Rekrutmen Calon Kepala Daerah Harus Diperbaiki
mereka akan berusaha keras untuk mengembalikan modalnya dengan menghalalkan segala cara.
TRIBUNNEWS.COM, JAKARTA - Parpol dan calon kepala daerah sengaja memanfaatkan rakyat miskin dengan menggelontorkan uang (money politics) dalam Pilkada, sehingga setelah terpilih dan dilantik sebagai pejabat daerah, mereka akan berusaha keras untuk mengembalikan modalnya dengan menghalalkan segala cara.
"Belum lagi Pilkada tersebut selalu ada konflik karena tak siap menerima kekalahan, atau ada dugaan kecurangan, dan politik uang yang lain," ujar anggota DPD RI asal provinsi Bali, I Wayan Sudirta dalam diskusi ‘Suap kepala daerah, rakyat makin menderita’ bersama Wakil Ketua Pusat Pelaporan Analisis Transaksi Keuangan (PPATK) Agus Santoso, dan pakar komunikasi UMB Heri Budianto di Gedung DPD/MPR RI Jakarta, Jumat (25/10/2013).
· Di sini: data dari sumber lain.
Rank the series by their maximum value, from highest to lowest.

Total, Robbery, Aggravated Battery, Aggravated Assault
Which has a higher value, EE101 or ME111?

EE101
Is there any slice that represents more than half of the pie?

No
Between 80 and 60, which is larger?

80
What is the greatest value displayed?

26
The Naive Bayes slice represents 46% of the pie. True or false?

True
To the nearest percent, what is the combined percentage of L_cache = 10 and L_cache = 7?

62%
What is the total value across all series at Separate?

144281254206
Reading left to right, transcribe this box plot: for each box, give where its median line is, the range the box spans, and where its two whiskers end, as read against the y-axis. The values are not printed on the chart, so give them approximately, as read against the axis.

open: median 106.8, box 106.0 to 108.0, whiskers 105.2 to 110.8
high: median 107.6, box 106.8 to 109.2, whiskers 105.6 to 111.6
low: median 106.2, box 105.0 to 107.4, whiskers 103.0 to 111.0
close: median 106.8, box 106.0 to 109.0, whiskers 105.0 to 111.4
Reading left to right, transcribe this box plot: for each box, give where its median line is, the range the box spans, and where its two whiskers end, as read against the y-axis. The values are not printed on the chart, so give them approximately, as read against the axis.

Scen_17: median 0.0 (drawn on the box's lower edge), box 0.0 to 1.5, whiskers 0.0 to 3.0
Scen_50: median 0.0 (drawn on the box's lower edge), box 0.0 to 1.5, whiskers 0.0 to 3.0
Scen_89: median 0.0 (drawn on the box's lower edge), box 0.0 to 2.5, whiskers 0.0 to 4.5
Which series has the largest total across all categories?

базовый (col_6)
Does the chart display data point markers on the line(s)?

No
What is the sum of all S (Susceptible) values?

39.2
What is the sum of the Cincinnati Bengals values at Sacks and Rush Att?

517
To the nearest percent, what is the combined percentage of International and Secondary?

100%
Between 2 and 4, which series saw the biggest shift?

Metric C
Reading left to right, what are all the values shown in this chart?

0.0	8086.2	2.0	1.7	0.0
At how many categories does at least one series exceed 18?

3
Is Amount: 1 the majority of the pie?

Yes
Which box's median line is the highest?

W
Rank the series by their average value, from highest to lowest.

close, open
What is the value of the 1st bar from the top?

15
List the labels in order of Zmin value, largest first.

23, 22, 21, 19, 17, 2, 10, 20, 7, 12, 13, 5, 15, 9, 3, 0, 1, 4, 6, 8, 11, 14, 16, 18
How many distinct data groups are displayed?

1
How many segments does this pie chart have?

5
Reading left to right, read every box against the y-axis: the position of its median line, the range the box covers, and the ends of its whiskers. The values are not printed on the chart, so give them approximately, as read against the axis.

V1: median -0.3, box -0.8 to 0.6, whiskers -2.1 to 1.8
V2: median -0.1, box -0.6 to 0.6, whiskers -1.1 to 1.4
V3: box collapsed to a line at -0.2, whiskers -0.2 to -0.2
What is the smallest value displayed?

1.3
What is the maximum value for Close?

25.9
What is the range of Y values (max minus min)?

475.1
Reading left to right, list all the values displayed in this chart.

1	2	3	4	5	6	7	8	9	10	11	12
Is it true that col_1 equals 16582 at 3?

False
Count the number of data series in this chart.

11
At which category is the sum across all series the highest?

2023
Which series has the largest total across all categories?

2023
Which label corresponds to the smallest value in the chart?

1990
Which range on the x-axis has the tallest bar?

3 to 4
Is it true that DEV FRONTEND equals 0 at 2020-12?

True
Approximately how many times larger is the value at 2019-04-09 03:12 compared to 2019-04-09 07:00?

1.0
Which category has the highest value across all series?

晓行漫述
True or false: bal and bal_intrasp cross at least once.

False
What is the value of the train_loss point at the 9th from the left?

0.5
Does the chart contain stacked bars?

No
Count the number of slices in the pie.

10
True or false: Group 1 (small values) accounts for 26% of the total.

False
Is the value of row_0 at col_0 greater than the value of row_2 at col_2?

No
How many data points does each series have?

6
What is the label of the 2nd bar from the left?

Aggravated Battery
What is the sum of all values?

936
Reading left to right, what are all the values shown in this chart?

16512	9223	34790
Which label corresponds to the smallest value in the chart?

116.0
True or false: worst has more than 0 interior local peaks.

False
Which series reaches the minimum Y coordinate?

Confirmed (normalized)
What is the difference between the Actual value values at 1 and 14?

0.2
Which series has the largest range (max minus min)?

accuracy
Menurutnya, banyaknya kepala daerah yang tersangkut hukum dan korupsi akhir-akhir ini karena rekrutmen kader dan calon kepala daerah oleh parpol cenderung transaksional, mahar, dan money politics. Karena itu proses dan aturan rekrutmen itu harus diperbaiki, dan momentumnya melalui revisi RUU Pilkada yang sedang dibahas oleh DPR RI.
“Jadi, wajar kalau proses Pilkada dan rekrutmen politiknya, sarat dengan transaksional, maka pembangunan dan kesejahteraan rakyatnya akan terabaikan. Jalan-jalan tetap rusak di mana-mana, listrik terabaikan, Bansos disalahgunakan, dan korupsi jalan terus,” kata Wayan.
Menurut Heri Budianto, korupsi dan suap di daerah itu sudah mengkhawatirkan dan puncaknya, dengan tertangkap tangannya Ketua nonaktif Mahkamah Konstitusi (MK) Akil Mochtar.
“Selama proses rekrutmen parpol buruk, cenderung transaksional, maka KKN tak akan selesai. Sebab, untuk menjadi kepala daerah yang baik, maka proses politiknya harus baik, sehingga ketika terpilih akan fokus membangun daerah,” ujarnya.
Apalagi kalau sengketa Pilkada itu dibawa ke MK dengan biaya sampai Rp 30 miliar, tentu akan makin buruk.
“Jadi, selama parpol tak membuat standar rekrutmen yang baik, maka korupsi, politik transaksional, dan mahar akan terus terjadi. Untuk itu, aspek pencegahannya ada di parpol, dan parpol lah yang paling bertanggungjawab,” kata Heri.